Story by Jackson Moore, Reporter
Reading is an aspect of life that we as humans probably think about very little in comparison to the degree that we use it. Every time I think about my ability to read, I recall a question my friend asked me when I was in my sophomore year of highschool. We were in a creative writing class together, and he asked me how I was able to write so well and tell intricate stories that had developed plots and immersive detail.
Now, don’t get me wrong. I was not exceptional in any way. However, I have always thought of myself as a good writer who loves telling stories, and I told him that I simply wrote like many of my favorite authors (Mark Greany, Greg Hurwitz and Lee Child to name a few). I then added my own spin, ideas and plot to make the story my own.
I spent long periods of time wondering why I was so far ahead of my peers. The answer came after I began doing a research assignment on the benefits that come with pleasure reading.
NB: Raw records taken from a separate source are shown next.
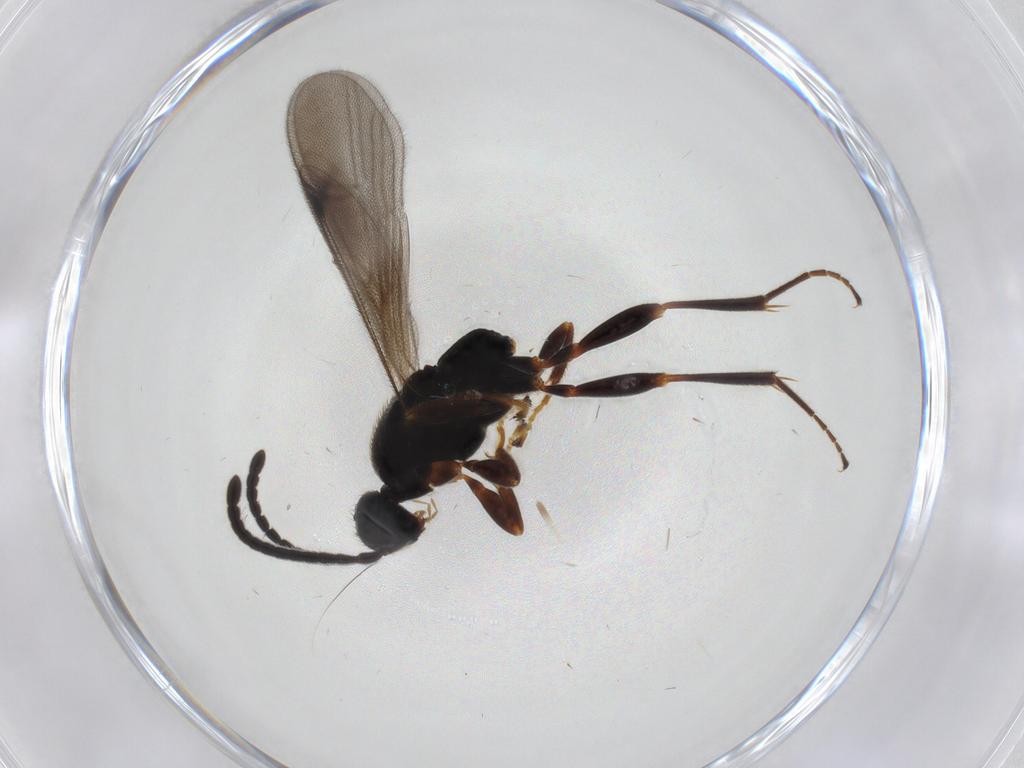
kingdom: Animalia
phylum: Arthropoda
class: Insecta
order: Hymenoptera
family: Proctotrupidae
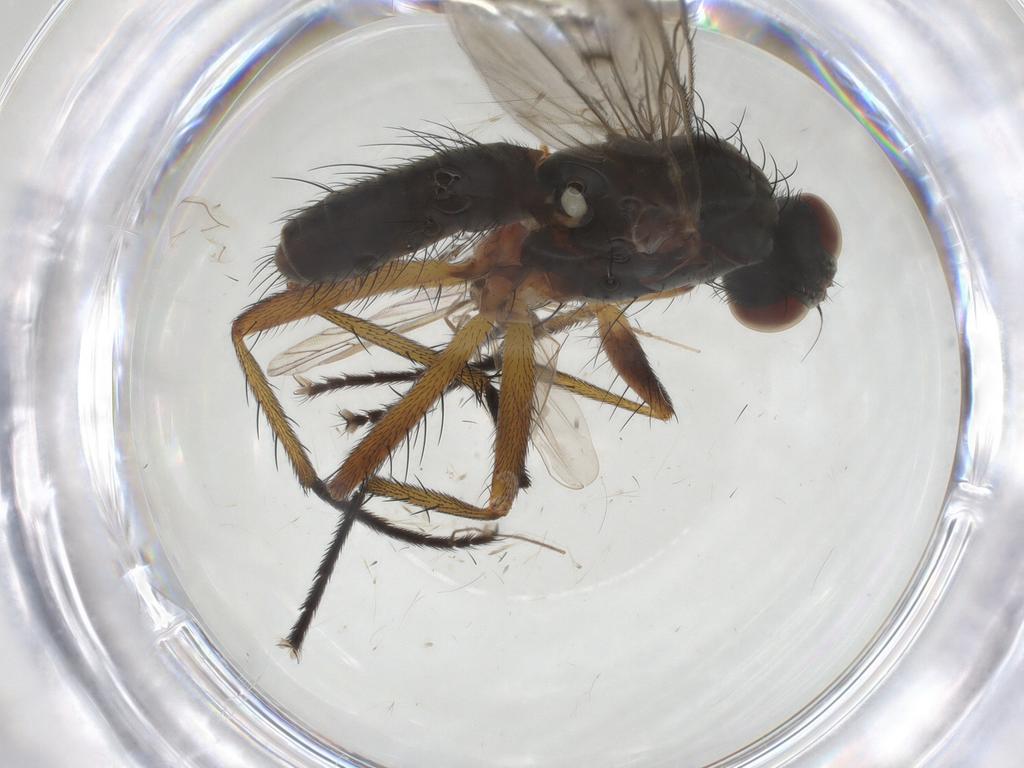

What I found blew my mind and provided many answers to the questions I had been asking for a long time.
In an article published in the Grand Rapids Press, that relied on statistics from more than 40 studies (conducted by the U.S. Department of Education, the Census Bureau and a number of non-governmental organizations), the impact of pleasure reading was stressed in relation to the effect it has on one’s academic, personal and mental wellbeing.
In terms of academics, pleasure reading has been found to increase one’s ability to read, write and communicate ideas. It has also been found to help with retention of information and the ability to improve memory. Funnily enough, pleasure reading has even been linked to the ability to improve one’s capacity in mathematics – though sadly, I must admit that I have never experienced this benefit.
In personal and social life, pleasure reading has been found to increase one’s ability to communicate ideas effectively, understand their own social identity, increase empathy, improve relationships with others and provide understanding of differing worldviews and experiences throughout life.
A study done by Daniel Eriksson Sörman showed that pleasure reading helps with overall brainpower and over time could lead to preventing cognitive decline due to aging. Furthermore, pleasure reading can help reduce depression while promoting emotional well-being, something that is becoming increasingly important in society today as burnout, depression and stress levels are high.
Reading for pleasure can make you happier, healthier and stronger. If you’ve never tried reading for pleasure, give it a shot. Find a genre that interests you and allow yourself to be taken on an adventure unlike any other. What do you have to lose? At the very least, you’ll be improving your quality of life and, who knows, maybe you’ll even find yourself enjoying the escape.
I remember my friend responding with a slightly confused nod, mentioning that he wasn’t much of a reader and had never really read a book cover to cover before – something that quite literally broke my heart as someone who had read every night before bed since the age of six and had his dad read to him every night before that since birth.